Abdul Quadir Khan on 6 Nov 2020
function matrix = sparse2matrix (cellvec)
m = cellvec{1}(1,1);
n = cellvec{1}(1,2);
defult = ones(m,n) .* cellvec{1,2};
for i= 3:length(cellvec)
r1 = cellvec{i}(1,1);
c1 = cellvec{i}(1,2);
defult(r1,c1) = cellvec{i}(1,3);
end
matrix = defult;
end

zehra ülgen on 12 Nov 2020
Here is another solution..
function m = sparse2matrix(a)
[t c] = size(a);
m = zeros(a{1,1});
[x y] = size(m);
for ii = 1:x;
for jj = 1:y;
m(ii,jj) = a{1,2};
end
end
for i = 3:c;
v = a(1,i);
m(v{1,1}(1,1),v{1,1}(1,2)) = v{1,1}(1,3);
end

Alberto Gil on 29 Dec 2020 at 22:04
Edited: Alberto Gil on 29 Dec 2020 at 22:05
Hello people,
function matrix=sparse2matrix(cll)
if iscell(cll)==1
% Declare values, cs=size of the array; cdn=the nominal value; N=greatest value;
cs=cll{1,1}; cdn=cll{1,2}; N=size(cll,2);
% Create the matrix with the nominal value and the size.
cm=ones(cs)*cdn;
for n=3:N;
cxdn=cll{1,n};
% Select the values of the input values.
cm(cxdn(1,1), cxdn(1,2))=cxdn(1,3);
end
matrix= cm;
else
error('The input must be a cell class');
end
end

#### 1 Comment

Walter Roberson on 30 Dec 2020 at 21:15
The question does not seem to require that you verify that the input is a cell.

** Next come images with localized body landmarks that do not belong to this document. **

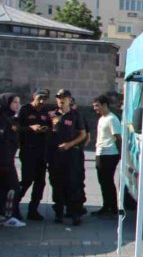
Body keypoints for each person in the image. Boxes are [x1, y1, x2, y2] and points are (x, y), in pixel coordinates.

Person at [48, 89, 87, 225]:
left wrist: (70, 144)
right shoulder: (52, 114)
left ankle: (75, 213)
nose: (60, 100)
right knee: (57, 183)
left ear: (69, 99)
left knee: (73, 184)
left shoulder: (76, 115)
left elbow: (83, 135)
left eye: (63, 97)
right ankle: (58, 212)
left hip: (71, 155)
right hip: (55, 155)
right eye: (58, 97)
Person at [15, 88, 50, 220]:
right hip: (28, 151)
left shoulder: (45, 112)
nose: (41, 101)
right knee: (27, 180)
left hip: (41, 152)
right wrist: (30, 128)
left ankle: (33, 210)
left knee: (40, 182)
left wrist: (46, 129)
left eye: (44, 99)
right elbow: (16, 128)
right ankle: (13, 206)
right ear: (33, 97)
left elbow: (50, 126)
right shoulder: (24, 110)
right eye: (39, 98)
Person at [91, 95, 122, 215]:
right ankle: (106, 206)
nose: (95, 109)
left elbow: (118, 137)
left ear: (104, 105)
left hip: (110, 154)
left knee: (108, 181)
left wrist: (119, 155)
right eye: (94, 106)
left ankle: (113, 208)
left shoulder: (112, 119)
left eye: (97, 106)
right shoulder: (101, 118)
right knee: (102, 181)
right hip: (100, 153)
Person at [0, 93, 25, 227]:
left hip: (8, 161)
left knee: (6, 189)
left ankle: (5, 215)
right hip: (4, 162)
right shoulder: (2, 119)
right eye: (14, 102)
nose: (17, 105)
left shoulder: (11, 118)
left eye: (18, 102)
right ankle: (9, 216)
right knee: (13, 187)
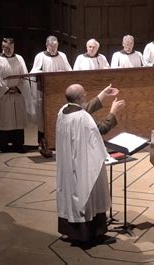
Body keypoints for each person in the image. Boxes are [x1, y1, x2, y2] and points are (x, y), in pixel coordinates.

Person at [56, 83, 125, 246]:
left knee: (72, 194)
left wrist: (102, 94)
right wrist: (113, 112)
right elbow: (102, 128)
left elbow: (84, 109)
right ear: (79, 97)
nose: (86, 95)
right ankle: (92, 234)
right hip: (83, 163)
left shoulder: (63, 110)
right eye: (84, 94)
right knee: (89, 193)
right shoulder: (82, 117)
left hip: (69, 162)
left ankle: (72, 232)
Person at [0, 38, 34, 153]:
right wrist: (6, 89)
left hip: (17, 93)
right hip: (3, 95)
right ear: (2, 47)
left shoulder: (19, 58)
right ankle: (3, 144)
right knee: (4, 118)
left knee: (18, 118)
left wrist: (17, 88)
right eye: (5, 48)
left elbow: (24, 75)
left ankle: (18, 144)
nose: (7, 50)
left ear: (13, 47)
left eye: (10, 48)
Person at [30, 35, 73, 157]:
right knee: (44, 119)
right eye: (51, 46)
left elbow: (69, 71)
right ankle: (43, 143)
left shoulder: (62, 56)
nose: (54, 49)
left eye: (55, 46)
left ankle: (59, 142)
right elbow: (34, 71)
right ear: (46, 45)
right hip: (45, 94)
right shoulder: (41, 56)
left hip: (59, 93)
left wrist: (62, 74)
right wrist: (46, 74)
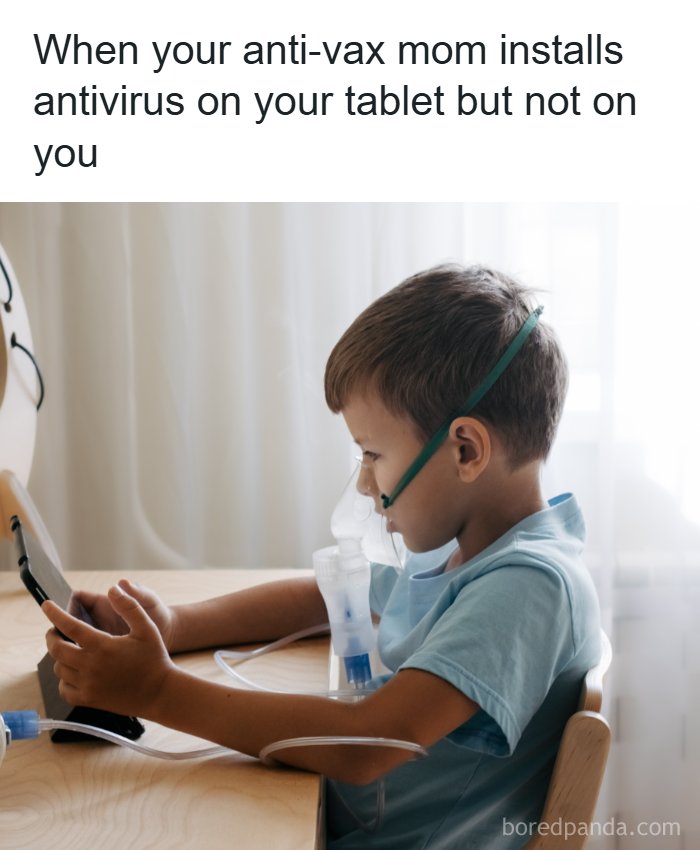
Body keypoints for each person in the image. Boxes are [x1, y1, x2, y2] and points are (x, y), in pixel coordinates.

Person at [44, 264, 601, 849]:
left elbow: (369, 744)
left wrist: (158, 693)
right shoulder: (477, 553)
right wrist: (178, 625)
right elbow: (328, 592)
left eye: (372, 453)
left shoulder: (529, 586)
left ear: (465, 449)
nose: (365, 484)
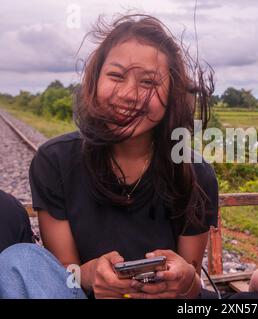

xin yi leow on 19 Jan 2021 at 17:46
function matrix=sparse2matrix(cellx)
matrix=zeros(cellx{1});
matrix(:,:)=cellx{2};
for ii=3:length(cellx)
num=cellx{ii};
matrix(num(1),num(2))=num(3);
end
end

#### 1 Comment

Rik on 19 Jan 2021 at 18:10
What does this answer add? What does it teach? Why should it not be deleted?